Hospitals could slash waiting times using ICT

Published on the 16/07/2013 | Written by Newsdesk


Hospital CIOs should take a leaf out of just-in-time manufacturing’s book, harnessing ICT to streamline operations in order to dramatically slash waiting times and speed treatment…

Australia’s hospital CIOs and administrators should implement new technology to streamline processes and underpin better models of care if they want to aspire to what is being delivered internationally. Andrew Howard, global e-health director for Orion Systems, a New Zealand-based software company, will this week deliver a presentation at the Health Informatics Conference in Adelaide where he will describe what is possible in such a “hospital of the future”.

Howard is well versed in the sector having previously headed the Personally Controlled Electronic Health Record team for the National E-Health Transition Authority, and acted as CIO for Victoria’s health and human services department.

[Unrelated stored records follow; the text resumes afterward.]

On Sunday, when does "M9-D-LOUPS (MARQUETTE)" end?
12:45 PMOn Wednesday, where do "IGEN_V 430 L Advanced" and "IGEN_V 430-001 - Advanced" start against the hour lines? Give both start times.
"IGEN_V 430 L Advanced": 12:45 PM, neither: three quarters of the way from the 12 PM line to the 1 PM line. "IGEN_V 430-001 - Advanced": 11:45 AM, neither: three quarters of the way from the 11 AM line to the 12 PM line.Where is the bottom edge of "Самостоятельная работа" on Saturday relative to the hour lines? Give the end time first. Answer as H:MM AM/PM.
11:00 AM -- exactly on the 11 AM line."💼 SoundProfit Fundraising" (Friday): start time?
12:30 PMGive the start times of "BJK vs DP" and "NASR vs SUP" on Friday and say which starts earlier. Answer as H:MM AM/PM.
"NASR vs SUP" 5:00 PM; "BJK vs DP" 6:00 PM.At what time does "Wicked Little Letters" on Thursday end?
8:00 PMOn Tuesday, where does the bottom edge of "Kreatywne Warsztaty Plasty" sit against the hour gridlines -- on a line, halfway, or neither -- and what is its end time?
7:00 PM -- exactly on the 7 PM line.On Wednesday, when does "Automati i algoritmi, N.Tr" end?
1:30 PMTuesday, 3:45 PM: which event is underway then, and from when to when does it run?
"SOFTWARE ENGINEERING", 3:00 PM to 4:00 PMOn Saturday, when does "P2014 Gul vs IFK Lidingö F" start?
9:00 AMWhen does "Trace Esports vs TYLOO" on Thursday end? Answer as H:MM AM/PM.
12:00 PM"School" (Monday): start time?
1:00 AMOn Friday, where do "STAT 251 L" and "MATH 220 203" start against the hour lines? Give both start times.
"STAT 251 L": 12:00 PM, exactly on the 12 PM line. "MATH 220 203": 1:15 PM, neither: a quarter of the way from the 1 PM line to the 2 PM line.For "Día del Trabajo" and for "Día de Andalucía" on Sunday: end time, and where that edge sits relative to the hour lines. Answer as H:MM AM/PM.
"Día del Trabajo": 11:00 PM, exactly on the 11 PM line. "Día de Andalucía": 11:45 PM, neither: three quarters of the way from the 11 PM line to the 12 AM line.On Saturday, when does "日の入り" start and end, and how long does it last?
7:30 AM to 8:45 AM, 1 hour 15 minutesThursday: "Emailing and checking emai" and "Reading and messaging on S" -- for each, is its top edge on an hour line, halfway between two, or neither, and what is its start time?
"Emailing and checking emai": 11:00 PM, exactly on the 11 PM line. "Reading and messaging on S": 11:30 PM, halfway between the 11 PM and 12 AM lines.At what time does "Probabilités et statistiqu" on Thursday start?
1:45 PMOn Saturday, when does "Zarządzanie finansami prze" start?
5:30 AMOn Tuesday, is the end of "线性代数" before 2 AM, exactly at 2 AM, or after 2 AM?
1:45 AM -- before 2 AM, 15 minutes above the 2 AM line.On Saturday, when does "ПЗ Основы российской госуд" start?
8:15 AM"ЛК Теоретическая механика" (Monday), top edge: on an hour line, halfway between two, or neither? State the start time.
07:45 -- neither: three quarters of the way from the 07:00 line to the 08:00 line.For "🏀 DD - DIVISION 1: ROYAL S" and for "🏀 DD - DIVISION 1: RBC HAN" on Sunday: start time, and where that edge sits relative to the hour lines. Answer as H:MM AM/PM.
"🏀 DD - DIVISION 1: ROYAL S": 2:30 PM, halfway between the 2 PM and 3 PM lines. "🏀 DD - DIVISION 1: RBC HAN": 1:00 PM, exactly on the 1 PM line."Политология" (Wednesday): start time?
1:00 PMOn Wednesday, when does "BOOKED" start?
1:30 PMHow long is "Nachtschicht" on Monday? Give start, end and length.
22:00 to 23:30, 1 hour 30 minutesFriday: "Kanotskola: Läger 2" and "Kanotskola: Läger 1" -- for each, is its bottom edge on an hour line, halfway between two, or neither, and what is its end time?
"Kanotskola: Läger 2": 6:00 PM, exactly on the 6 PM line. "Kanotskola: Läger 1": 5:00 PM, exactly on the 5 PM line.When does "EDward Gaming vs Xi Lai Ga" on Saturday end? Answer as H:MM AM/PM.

Speaking to iStart ahead of the HIC conference, Howard acknowledged that policy impediments and “perverse” funding models for Australia’s public hospitals, meant there were few incentives for investment in ICT to streamline health services. He also noted that investment in ICT could be politically harder to justify than investment in new beds, which had led to a “tremendous lack of spending on IT in hospitals”.

However he said that hospitals and administrators should look at international progress in the field to see how costs could be saved and treatment improved by streamlining operations and judicious application of IT.

He acknowledged that few hospitals would be able to afford the $100 million investment needed to replace legacy information systems, but argued that they could instead begin to install systems which could provide clinical views of the 80-120 applications that were typically installed across Australian hospitals. These clinical views could then be used by healthcare professionals, in conjunction with electronic health records, to streamline and speed the delivery of healthcare services.

He pointed to Thailand’s Bumrungrad Hospital as an example of a facility which had deployed technology to support clinical workflow and typically took an hour to examine, diagnose and begin treatment on a patient. “The median visit is 45 minutes,” said Howard, adding that in Australian hospitals the same journey involving pathology tests, radiology, a visit to a specialist, diagnosis and treatment could take up to a month.

Howard said Bumrungrad had adopted a just-in-time approach to patient management and was attracting patients from all over the world as a result, being one of the pioneers of so called “medical tourism”.